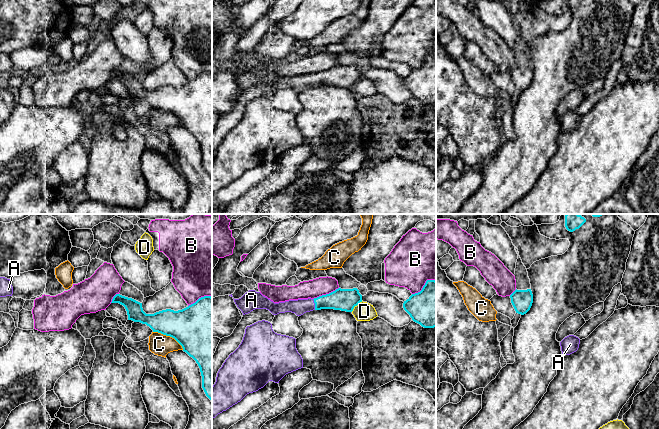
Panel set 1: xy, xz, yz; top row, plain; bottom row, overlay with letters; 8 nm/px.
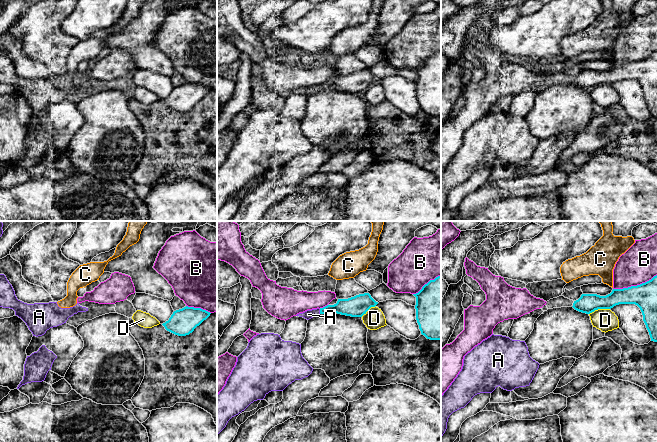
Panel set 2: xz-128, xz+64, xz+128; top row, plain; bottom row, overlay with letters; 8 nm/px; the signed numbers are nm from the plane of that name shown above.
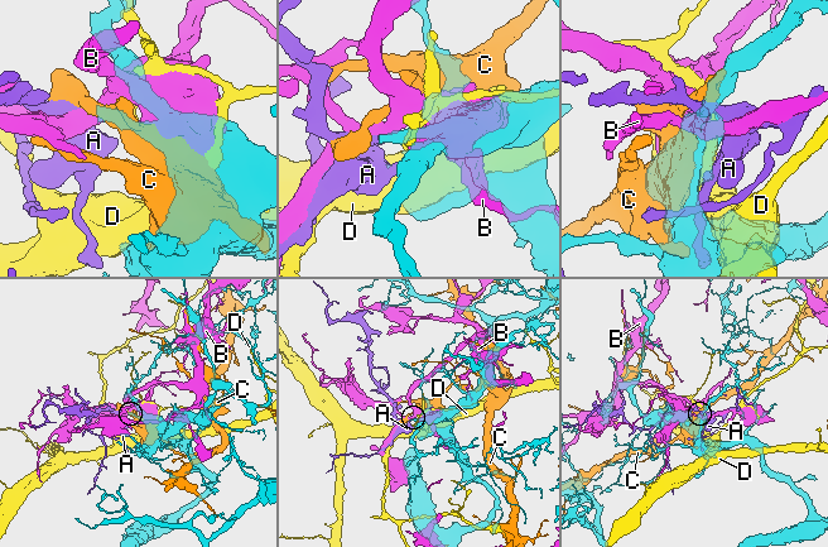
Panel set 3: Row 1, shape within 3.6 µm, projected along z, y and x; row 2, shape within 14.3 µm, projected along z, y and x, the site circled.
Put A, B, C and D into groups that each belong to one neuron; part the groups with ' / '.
A / B / C / D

*WORK INSTRUCTION:* Pictures must be left out when the records are transcribed exactly.

*TASK ANSWER:*
Panel set 1: xy, xz, yz; top row, plain; bottom row, overlay with letters; 8 nm/px.
Panel set 2: xz-128, xz+64, xz+128; top row, plain; bottom row, overlay with letters; 8 nm/px; the signed numbers are nm from the plane of that name shown above.
Panel set 3: Row 1, shape within 3.6 µm, projected along z, y and x; row 2, shape within 14.3 µm, projected along z, y and x, the site circled.
Put A, B, C and D into groups that each belong to one neuron; part the groups with ' / '.
A / B / C / D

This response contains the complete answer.